* TASKS TO CARRY OUT *
A. Take the stretch of the filmmaker interview from "BL: It felt" through "It was surreal." and write it out again, substituting "feature" for "documentary".
B. Resume the filmmaker interview from the point where it stops.

BL: I feel like that’s outside of my career title to say that. I don’t know. I feel like I just know what I know. I know what feels right. I feel like I’m a very intuitive person. I just go off my gut and what I know in my bones. I let that guide. But yeah, I’m not mad if somebody says I’m a social realist. That’s my work.
You got an Academy Award nomination a few years ago. Was that a surprise? Here you are, a first-time filmmaker who picked up a camera and for many years to document your life and those of two friends—and suddenly you’re an Academy Award nominee. What was that like?
BL: It felt dissociative. When nominations were announced live on an internet stream, I was watching in bed, sick with the flu, like, ‘This is so weird—my name is nominated.’ I was making my second documentary at the time so I immediately drove to a shoot and turned my phone off for the day. It was surreal.
Getting into Sundance felt a bit more like a shock. I got a phone call from a programmer and I didn’t pick up, so he left a voicemail: ‘Hey, we’re in our final selection round for Sundance this year. Can you call us back? We just have one question for you.’ I missed his call! I called him back and it went to voicemail. I kept calling and it went to voicemail. The next 12 hours that I couldn’t get a hold of him were the most stressful of my life. The next day I finally got him and he said, ‘How would you like to come to Sundance with your film?’ That was more of a shock because when I first started this project I was just going to put it up on Vimeo, like a lot of the other passion projects I’d done.

* DATA LISTING *
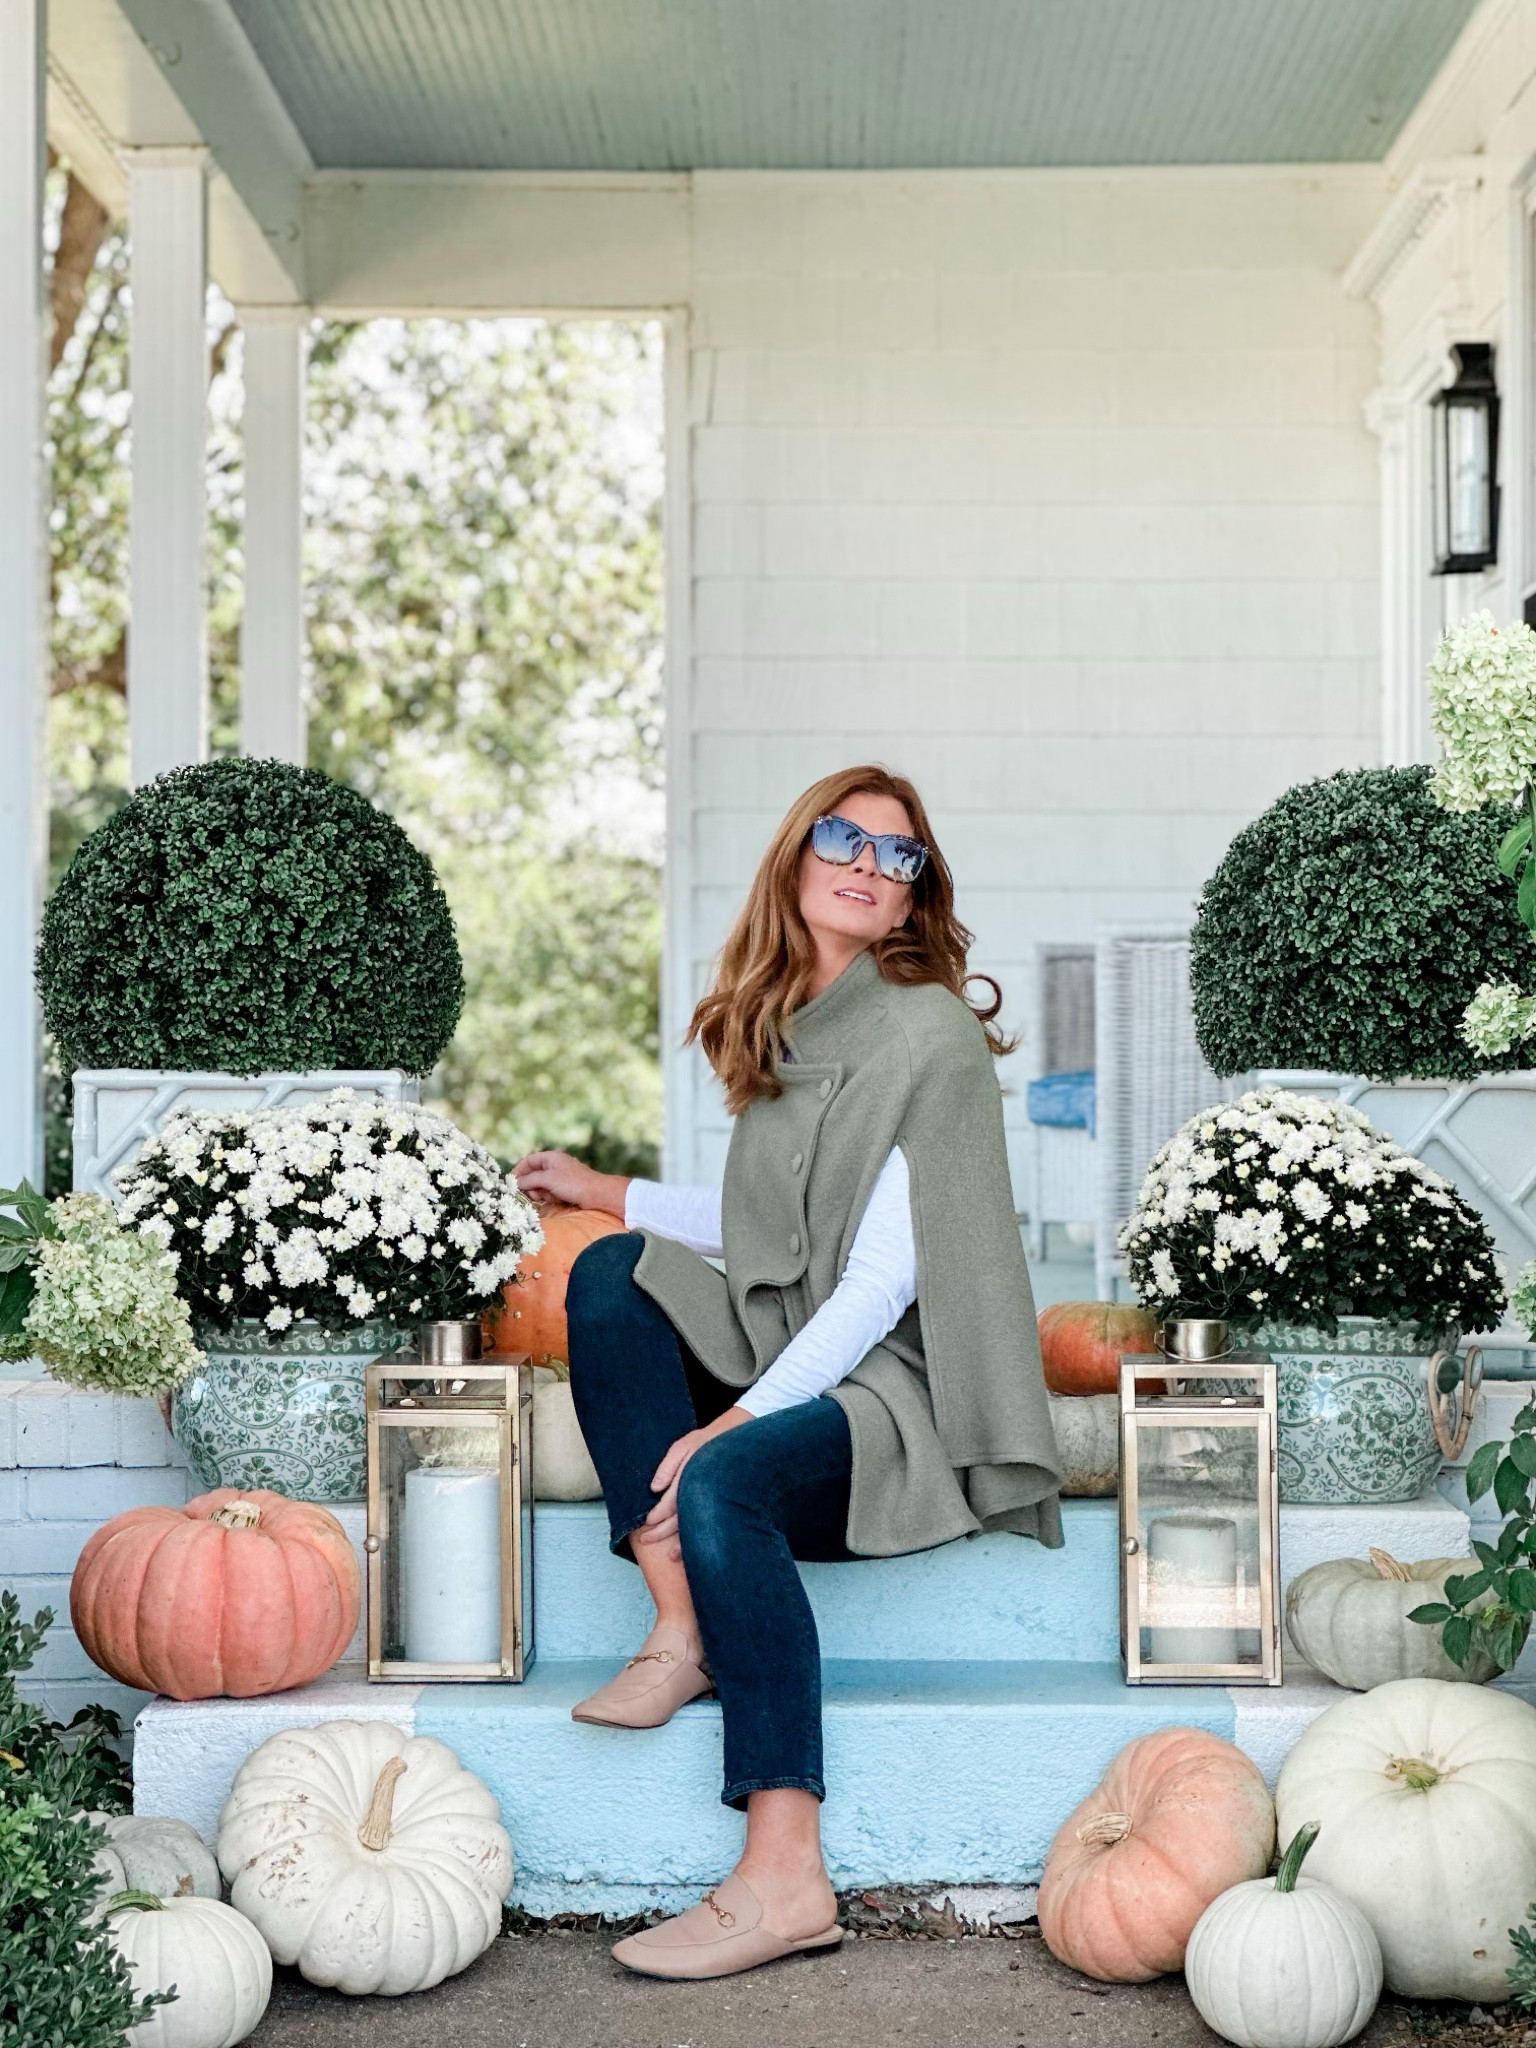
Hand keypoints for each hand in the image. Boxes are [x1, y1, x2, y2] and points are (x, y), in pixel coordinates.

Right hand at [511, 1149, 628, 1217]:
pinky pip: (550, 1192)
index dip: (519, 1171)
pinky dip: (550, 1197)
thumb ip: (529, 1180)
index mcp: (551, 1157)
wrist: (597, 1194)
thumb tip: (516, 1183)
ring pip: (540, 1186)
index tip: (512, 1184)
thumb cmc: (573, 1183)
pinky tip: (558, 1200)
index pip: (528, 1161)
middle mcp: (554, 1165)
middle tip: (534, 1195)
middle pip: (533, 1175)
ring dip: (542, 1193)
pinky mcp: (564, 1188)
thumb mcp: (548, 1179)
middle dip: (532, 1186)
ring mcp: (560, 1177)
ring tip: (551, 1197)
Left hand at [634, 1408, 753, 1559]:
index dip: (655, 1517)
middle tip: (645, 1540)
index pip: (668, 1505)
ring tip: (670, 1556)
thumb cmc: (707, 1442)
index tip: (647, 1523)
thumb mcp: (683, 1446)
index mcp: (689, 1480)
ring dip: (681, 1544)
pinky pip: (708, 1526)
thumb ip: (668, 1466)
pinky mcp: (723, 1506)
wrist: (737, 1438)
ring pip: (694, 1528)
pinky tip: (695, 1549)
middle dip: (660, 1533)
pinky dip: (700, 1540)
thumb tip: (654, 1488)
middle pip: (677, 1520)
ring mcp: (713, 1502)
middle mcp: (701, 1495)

* TASK-BY-TASK ANSWERS *
A.
BL: It felt dissociative. When nominations were announced live on an internet stream, I was watching in bed, sick with the flu, like, ‘This is so weird—my name is nominated.’ I was making my second feature at the time so I immediately drove to a shoot and turned my phone off for the day. It was surreal.

B.
And then Hulu bought it and put their might behind it to enter the awards race that year. I started learning over the course of that year how the sausage is made in terms of how a campaign is run. I was getting sent all over to basically glad-hand and kiss rings and try to get votes, and that was really strange and weird.
That’s slightly nonchalant.
BL: Yeah. It just feels literally uncanny; unbelievable. I can’t compare it to anything else. At its core, it’s capital-W weird.

Not every young director gets Brad Pitt and Barry Jenkins backing their first narrative movie. It looks like you’re going to have quite a road ahead. What are you thinking about in terms of what you want to do or don’t? Sometimes careers are built on what people turn down.
BL: There are some fiction projects and a couple docs I’m developing. I just want to keep remembering why I got into this business, and that is to make a difference in the world. I think it’s easy to lose sight of that once there’s more money and audiences and partners involved, and I don’t want to lose sight. It’s happened to some other projects I’ve developed, where the thing that made me sign up for the project kind of fizzled and faded into something else. I had to really come to terms with that and make a decision about whether or not I want to continue. So yeah, I guess I’m still thinking about that.
When will you make a follow-up to Minding the Gap? I thought of Michael Apted’s nine-film ‘Up’ series. Have you thought about it?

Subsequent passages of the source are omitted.